Hong Kong’s empty retail space falls to 3-year low, though sector recovery is hobbled as more tourists leave than enter

  • Retailers have been opening new shops and expanding, bringing the city’s empty commercial space down to 9 per cent in the second quarter
  • ‘Travel outflow of locals is greater than the inflow of tourists, which could diminish local consumption power,’ says Rosanna Tang of Cushman & Wakefield
Retailers have been opening new shops and expanding in Hong Kong, bringing the city’s empty commercial space to a three-year low of 9 per cent in the second quarter, according to the latest report by Cushman & Wakefield.
However, the recovery of the sector after three disastrous years of sales diminished by the Covid-19 pandemic faces a challenge: while the number of visitors – particularly mainland Chinese – to Hong Kong has been increasing, more Hongkongers have been travelling outside the city, shifting their purchasing power elsewhere, the property consultancy said.

“We have seen that following the border reopening, the travel outflow of locals is greater than the inflow of tourists to Hong Kong, which could diminish some local consumption power,” said Rosanna Tang, executive director and head of research in Hong Kong at Cushman.

“As a result, the retail market during the long holidays such as Labour Day and the Buddha’s Birthday holiday periods was not as active as the market has hoped-for.”

A V-shaped recovery or a sharp upswing in the retail property market is unlikely, the report said.

The retail segment was one of the hardest hit in Hong Kong after the unprecedented social unrest of 2019 was immediately followed by the coronavirus pandemic.

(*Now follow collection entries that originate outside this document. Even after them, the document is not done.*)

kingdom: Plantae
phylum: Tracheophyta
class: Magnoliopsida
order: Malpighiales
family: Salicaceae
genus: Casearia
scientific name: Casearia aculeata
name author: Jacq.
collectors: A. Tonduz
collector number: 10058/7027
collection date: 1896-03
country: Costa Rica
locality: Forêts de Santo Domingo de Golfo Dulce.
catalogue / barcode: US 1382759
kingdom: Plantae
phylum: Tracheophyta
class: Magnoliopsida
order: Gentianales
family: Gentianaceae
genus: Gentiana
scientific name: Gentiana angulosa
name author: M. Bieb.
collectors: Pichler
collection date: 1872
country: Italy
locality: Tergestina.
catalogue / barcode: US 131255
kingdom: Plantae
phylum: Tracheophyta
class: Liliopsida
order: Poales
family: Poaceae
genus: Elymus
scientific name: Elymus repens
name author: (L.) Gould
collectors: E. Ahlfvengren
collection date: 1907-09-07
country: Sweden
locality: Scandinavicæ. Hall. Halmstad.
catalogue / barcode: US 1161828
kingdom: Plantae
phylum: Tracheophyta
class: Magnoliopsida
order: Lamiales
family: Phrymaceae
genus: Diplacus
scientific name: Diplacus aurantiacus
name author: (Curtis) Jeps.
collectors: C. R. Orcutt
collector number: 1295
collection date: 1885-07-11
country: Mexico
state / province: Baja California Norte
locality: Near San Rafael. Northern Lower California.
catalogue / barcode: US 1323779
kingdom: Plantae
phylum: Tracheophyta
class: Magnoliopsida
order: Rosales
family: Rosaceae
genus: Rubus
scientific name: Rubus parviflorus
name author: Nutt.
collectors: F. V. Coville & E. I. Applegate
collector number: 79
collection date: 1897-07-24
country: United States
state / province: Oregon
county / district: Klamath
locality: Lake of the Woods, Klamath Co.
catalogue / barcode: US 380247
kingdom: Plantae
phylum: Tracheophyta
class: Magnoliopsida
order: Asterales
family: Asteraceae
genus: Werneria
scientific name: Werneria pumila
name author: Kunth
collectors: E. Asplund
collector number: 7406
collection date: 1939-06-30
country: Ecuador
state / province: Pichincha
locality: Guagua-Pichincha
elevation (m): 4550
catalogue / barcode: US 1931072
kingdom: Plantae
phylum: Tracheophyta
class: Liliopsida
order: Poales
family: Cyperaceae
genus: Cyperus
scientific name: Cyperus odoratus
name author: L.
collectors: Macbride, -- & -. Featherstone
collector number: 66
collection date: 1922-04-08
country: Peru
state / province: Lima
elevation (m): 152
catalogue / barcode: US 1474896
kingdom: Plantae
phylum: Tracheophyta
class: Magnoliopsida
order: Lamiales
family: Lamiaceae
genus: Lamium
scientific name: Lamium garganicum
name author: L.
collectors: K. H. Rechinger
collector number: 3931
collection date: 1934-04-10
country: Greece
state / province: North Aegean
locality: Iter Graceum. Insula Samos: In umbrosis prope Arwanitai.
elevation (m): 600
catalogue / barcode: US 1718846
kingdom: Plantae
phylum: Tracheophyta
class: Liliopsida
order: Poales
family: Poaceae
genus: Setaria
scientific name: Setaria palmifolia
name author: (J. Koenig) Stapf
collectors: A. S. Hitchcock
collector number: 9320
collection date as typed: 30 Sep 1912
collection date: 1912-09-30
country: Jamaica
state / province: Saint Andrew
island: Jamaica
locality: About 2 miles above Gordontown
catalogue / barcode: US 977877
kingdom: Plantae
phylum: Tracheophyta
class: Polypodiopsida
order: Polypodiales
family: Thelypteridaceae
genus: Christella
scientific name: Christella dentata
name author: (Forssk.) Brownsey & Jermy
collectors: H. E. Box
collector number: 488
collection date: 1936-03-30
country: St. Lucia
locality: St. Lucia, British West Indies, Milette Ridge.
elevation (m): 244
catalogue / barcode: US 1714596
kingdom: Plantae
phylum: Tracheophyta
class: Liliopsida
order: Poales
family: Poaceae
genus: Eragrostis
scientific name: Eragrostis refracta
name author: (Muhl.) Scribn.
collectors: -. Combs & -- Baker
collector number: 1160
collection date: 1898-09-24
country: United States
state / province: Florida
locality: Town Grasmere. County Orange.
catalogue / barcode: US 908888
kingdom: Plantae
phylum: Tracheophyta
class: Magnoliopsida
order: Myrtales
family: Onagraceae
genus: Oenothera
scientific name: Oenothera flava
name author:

The anti-government protests four years ago, which at times turned violent, had put mainland Chinese visitors off coming to Hong Kong. When the pandemic came along, forcing the closure of borders, tourists all but vanished from the city.

During boom times, mainland visitors were a major driver of tourism in Hong Kong.

Many of them came for the shopping, often returning home laden with luxury goods.

In 2018, before the unrest took hold, Chinese tourists in the city grew 14.8 per cent to 51 million, driving total visitor arrivals to a record 65.1 million, according to government data. Retail sales that year rose 8.8 per cent to HK$485.2 billion (US$61.85 billion).
In the first half of this year, retail sales rose 20.7 per cent, but they remain 15 per cent lower than the equivalent period of 2019, before the protests began, according to Knight Frank in a separate report. The improvement was largely thanks to the 12.9 million visitors that came to the city in that period, a massive increase from 76,000 a year earlier. Almost 80 per cent of the visitors were mainland Chinese.

Still, the number of tourists was a long way shy of the 34.8 million who came in the first half of 2019.

Almost 29 million Hong Kong residents, meanwhile, headed abroad for holidays in the period.

“As leisure travel shows no sign of waning, the widening inbound-outbound gap may impede the retail market recovery in the remainder of the year,” said JLL in a separate report, published on August 29.

Despite the somewhat clouded outlook for the retail sector, some notable transactions were recorded in the first seven months of 2023.

French luxury fashion house Chanel leased 18,000 square feet of space at Jardine’s Bazaar in Causeway Bay. In Central, The Macallan, a Scottish whisky brand, opened its first global flagship store on the second and third floors of the Hing Wai Building, occupying 8,519 square feet and paying a reported monthly rent of about HK$600,000.

Knight Frank said a pharmacy had recently taken an 818 square-foot ground floor unit at 45 Haiphong Road in Tsim Sha Tsui. It leased the space for HK$300,000 per month, an increase of nearly 70 per cent in rent compared to the previous contract.